Now Luke is the lead coach at the place where he first started, Old Trafford Sports Barn, and in the same way he was helped to fulfil his ambition, so he now looks to help and inspire more youngsters in Manchester.
“It was important to me to give back to the community and help people as I was helped,” he says. “With the support of people like Ben, helping me along, it’s just good to be able to be in a position where I can do the same.
“I get participants at the sessions asking me how they get into coaching on a daily basis, how I got into it, what they would need to do.
“It’s almost like a conveyor belt of youngsters getting into coaching and then giving back to the community.
“It’s really important for me to tell my story to the new generation coming through. It shows them that it is not far away from reality. You can hear about people being participants or starting up in local areas and getting involved in football, but I am their head coach and for them to see that it’s happened with me, it’s more realistic.
“Young people need people to be inspirations for them. In modern day, it’s easy to get caught up in the wrong things, so having a focus from a young age and knowing what you want out of life is really important.

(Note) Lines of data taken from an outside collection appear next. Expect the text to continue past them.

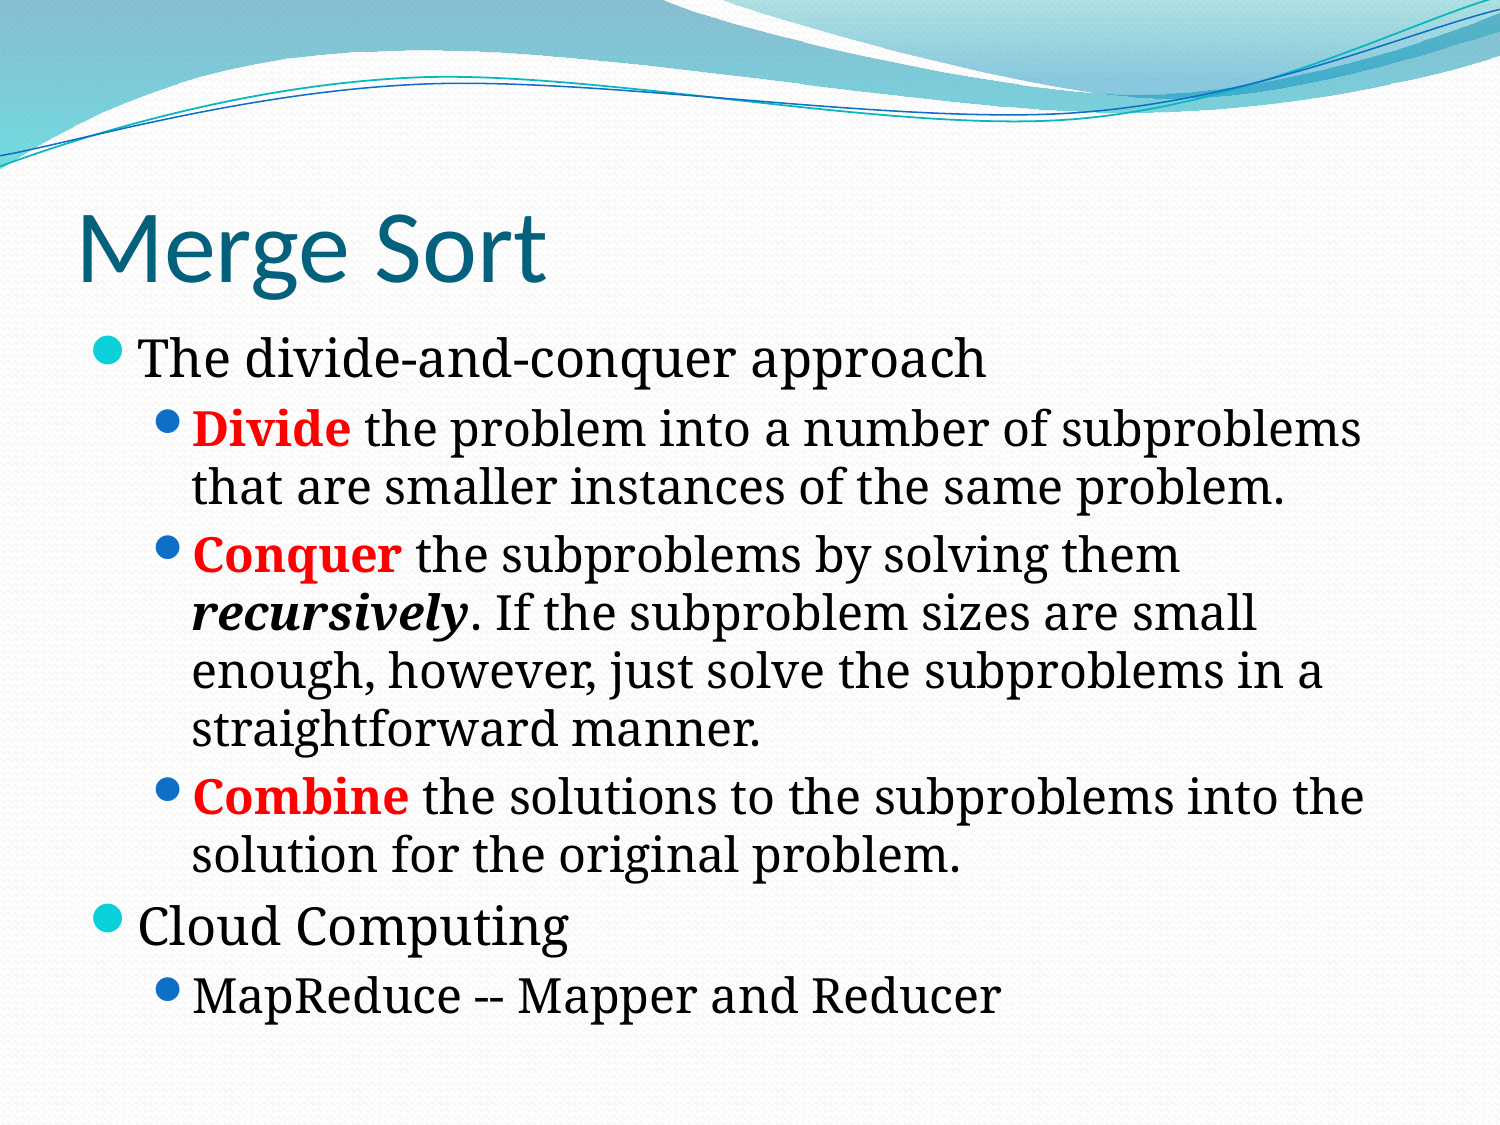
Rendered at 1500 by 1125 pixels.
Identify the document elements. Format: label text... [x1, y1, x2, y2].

list The divide-and-conquer approach Divide the problem into a number of subproblems that are smaller instances of the same problem. Conquer the subproblems by solving them recursively. If the subproblem sizes are small enough, however, just solve the subproblems in a straightforward manner. Combine the solutions to the subproblems into the solution for the original problem. Cloud Computing MapReduce -- Mapper and Reducer [75, 317, 1425, 1038]
title Merge Sort [75, 115, 1425, 303]
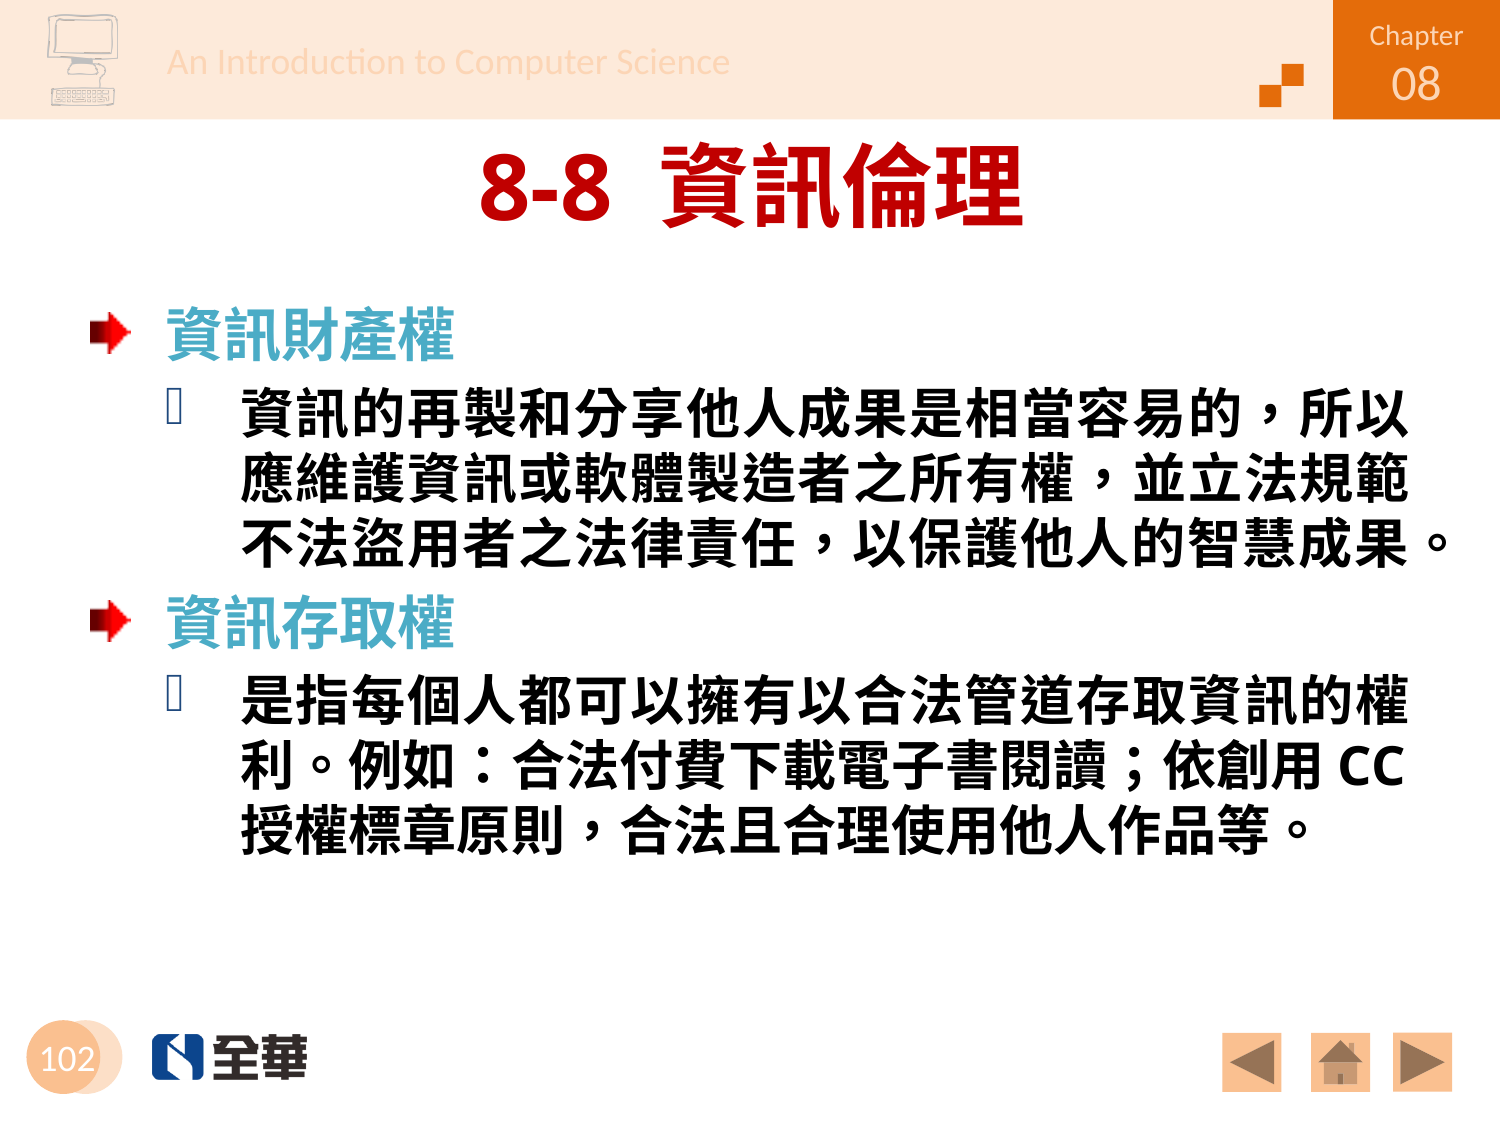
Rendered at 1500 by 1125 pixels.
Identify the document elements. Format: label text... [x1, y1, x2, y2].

picture [90, 600, 131, 642]
picture [152, 1034, 307, 1080]
picture [47, 14, 118, 106]
picture [90, 312, 131, 354]
title 8-8 資訊倫理 [76, 90, 1427, 278]
list 資訊財產權 資訊的再製和分享他人成果是相當容易的，所以應維護資訊或軟體製造者之所有權，並立法規範不法盜用者之法律責任，以保護他人的智慧成果。 資訊存取權 是指每個人都可以擁有以合法管道存取資訊的權利。例如：合法付費下載電子書閱讀；依創用CC授權標章原則，合法且合理使用他人作品等。 [75, 290, 1425, 1005]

And if you can help the youngsters in any way possible to achieve the goals and the targets then it’s a good thing.”
By being named Manchester United’s Premier League Kicks Hero, Luke received a specially designed comic strip, designed by Marvel and DC Comics artist John McCrea, which told his story. The strip was presented to him by John Shiels, CEO of the Manchester United Foundation.
“Luke is a great example of how the power of the club badge can engage young people,” Shiels says. “It’s a testament to the staff working here that we could assist Luke in realising and achieving his dream to go into coaching.”